London pre-open: Stocks set for muted open after mixed China data
London stocks were set for a muted open on Monday as investors digested some mixed Chinese economic data.
The FTSE 100 was called to open two points higher at 7,507.
Data out earlier showed that China's economy grew at its slowest pace in 27 years in the second quarter as the trade war with the US rumbles on. In the three months to June, the economy grew 6.2% from a year earlier compared to 6.4% in the first three months of the year, in line with economists’ forecasts.
Other data showed that industrial production rose 6.3% in June compared to a year earlier, while retail sales were up 9.8% year-on-year – both ahead of expectations. Economists had been expecting growth of 5.2% and 8.3%, respectively. Fixed asset investment for June came in at 5.8% growth versus 5.5% expected.
Meanwhile, relations between the US and China remained in focus.
CMC Markets analyst David Madden said: "The trading relationship between the US and China is on the mend. Discussions where held over the phone, and they ‘went well’. Face-to-face trade talks were mentioned and the groundwork was laid for future meetings.
"The lack of negative news and the slight sense of optimism was also a factor the rally in US stocks. Given the US concerns about intellectual property protection, so the trade dispute is unlikely to be sorted out any time soon."
In corporate news, Sports Direct said it was delaying the publication of its preliminary results, which were due out this Thursday, to between 26 July and 23 August, with the guidance given in December possibly affected.
The company pinned the blame on "the complexities" of integrating the House of Fraser business it purchased last year and the current uncertainty over the future trading performance of this business. It also pointed to the "increased regulatory scrutiny" of auditors and audits including the FRC review of Grant Thornton's audit of its financial statements for the period to 29 April 2018.

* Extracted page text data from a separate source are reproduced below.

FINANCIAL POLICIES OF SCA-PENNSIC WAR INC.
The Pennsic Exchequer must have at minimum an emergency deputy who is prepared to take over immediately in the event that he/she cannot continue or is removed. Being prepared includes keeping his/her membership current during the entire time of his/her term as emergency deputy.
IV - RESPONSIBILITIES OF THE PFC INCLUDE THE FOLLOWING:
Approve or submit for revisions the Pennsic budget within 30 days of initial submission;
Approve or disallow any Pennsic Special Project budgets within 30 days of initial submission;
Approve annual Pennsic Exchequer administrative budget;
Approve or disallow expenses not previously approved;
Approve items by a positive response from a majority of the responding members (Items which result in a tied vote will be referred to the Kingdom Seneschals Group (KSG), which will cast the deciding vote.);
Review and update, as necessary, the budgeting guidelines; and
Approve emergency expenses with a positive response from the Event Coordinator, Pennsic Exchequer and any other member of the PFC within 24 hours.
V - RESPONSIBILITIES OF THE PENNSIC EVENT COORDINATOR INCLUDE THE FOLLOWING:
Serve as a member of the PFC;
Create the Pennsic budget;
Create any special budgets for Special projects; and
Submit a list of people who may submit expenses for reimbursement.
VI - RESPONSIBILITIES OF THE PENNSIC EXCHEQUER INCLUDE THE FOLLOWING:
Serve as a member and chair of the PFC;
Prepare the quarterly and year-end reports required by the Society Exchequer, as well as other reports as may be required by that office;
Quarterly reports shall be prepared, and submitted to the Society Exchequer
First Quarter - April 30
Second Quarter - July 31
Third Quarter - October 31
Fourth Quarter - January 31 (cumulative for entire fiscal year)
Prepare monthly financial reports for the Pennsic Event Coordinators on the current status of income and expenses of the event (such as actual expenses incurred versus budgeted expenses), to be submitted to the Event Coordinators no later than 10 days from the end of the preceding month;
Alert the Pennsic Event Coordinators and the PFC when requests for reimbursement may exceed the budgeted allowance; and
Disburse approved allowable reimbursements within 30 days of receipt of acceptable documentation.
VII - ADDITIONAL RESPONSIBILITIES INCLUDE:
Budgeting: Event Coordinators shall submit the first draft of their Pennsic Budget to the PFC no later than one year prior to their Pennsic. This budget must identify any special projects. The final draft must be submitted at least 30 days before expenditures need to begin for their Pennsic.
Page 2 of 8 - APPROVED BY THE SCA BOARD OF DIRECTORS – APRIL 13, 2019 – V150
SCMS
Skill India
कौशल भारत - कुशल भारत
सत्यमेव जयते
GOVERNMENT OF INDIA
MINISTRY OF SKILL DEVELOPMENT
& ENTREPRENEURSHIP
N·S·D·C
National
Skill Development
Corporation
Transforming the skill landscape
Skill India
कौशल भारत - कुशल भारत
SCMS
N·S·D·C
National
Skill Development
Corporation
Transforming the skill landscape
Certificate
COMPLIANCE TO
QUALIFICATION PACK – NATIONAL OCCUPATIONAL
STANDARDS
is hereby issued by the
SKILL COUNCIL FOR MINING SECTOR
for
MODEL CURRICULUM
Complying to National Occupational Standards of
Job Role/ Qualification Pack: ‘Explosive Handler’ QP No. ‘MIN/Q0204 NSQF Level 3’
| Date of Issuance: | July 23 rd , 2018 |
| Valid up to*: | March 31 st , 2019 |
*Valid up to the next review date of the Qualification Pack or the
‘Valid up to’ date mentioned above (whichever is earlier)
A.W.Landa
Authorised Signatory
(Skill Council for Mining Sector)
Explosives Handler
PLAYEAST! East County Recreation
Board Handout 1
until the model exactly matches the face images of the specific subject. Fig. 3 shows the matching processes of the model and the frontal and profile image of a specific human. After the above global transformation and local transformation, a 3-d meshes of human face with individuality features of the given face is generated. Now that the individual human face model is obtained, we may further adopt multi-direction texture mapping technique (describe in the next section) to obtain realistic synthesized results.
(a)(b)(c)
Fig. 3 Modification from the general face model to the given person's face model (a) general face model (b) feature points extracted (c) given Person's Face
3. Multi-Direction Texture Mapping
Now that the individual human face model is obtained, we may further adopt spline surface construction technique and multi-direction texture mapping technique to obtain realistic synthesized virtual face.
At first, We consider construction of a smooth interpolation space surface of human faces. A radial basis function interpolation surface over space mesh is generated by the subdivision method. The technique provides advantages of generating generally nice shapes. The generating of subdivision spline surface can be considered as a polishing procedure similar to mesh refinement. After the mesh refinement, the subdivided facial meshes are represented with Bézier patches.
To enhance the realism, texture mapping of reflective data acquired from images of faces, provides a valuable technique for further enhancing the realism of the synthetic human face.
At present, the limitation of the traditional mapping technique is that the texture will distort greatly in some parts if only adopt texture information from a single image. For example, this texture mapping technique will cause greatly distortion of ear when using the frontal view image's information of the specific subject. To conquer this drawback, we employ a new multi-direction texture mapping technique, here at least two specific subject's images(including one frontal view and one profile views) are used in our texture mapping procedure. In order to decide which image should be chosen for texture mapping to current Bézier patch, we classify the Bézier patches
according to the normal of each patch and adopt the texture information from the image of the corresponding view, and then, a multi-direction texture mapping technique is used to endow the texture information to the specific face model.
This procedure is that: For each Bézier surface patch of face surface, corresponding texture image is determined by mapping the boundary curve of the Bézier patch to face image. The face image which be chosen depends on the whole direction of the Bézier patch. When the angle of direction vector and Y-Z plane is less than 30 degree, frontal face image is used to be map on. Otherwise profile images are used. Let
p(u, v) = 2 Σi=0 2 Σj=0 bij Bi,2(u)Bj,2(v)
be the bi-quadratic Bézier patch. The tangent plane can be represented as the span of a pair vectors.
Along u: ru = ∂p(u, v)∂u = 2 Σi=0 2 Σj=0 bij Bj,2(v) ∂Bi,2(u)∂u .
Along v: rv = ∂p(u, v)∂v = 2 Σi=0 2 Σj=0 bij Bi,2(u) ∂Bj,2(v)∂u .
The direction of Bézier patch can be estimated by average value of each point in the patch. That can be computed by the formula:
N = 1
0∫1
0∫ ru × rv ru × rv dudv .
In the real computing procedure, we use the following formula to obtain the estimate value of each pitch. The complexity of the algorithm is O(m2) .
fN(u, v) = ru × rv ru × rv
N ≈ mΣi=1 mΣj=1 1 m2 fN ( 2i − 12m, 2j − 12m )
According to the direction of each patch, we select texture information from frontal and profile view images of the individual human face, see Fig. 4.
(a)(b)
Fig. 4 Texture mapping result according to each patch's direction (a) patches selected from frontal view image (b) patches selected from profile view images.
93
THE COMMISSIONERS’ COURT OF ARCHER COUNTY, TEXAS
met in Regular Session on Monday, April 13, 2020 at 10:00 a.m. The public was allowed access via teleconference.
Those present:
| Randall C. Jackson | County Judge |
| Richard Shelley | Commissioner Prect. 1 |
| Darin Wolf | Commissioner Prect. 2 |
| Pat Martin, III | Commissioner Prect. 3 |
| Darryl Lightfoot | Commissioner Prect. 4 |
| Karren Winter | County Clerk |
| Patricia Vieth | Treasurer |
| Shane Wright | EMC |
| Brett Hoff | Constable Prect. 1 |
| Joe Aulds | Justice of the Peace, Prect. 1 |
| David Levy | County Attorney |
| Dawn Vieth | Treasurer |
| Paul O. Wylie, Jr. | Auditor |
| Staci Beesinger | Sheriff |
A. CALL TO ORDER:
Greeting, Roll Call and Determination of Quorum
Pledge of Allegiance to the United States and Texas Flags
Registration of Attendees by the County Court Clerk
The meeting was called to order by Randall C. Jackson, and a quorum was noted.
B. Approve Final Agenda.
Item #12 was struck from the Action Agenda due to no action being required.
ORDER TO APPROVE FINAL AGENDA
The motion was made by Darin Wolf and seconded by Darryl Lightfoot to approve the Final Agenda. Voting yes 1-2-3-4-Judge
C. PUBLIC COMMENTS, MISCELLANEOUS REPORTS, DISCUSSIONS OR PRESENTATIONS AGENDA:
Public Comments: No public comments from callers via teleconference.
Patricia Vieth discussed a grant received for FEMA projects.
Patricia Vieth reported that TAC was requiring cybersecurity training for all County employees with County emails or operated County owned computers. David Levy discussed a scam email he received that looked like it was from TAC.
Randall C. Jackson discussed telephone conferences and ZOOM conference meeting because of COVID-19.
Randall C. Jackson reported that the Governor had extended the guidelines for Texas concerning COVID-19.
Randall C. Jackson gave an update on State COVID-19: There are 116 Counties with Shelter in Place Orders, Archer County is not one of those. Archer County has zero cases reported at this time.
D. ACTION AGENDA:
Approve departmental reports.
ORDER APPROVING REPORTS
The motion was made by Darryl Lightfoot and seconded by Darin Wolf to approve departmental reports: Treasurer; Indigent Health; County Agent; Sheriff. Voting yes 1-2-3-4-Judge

Bank of Georgia said it had secured a GEL 28m (£7.4m) loan from the European Bank for Reconstruction and Development (EBRD) so it could provide small and medium sized enterprises access to “increasingly demanded local currency funding”.
The loan agreement has a maturity of five years and would also support alignment with the European Union's Deep and Comprehensive Free Trade Agreement requirements, the bank added.
GlaxoSmithKline announced positive results from its ‘PRIMA’ phase 3 randomised, double-blind, placebo-controlled study of ‘Zejula’ (niraparib) as a maintenance therapy in patients with first-line ovarian cancer following platinum-based chemotherapy.
The pharmaceuticals giant said the study met its primary endpoint of a statistically significant improvement in progression-free survival for women regardless of their biomarker status. It said the safety and tolerability profile of niraparib was consistent with previous clinical trials.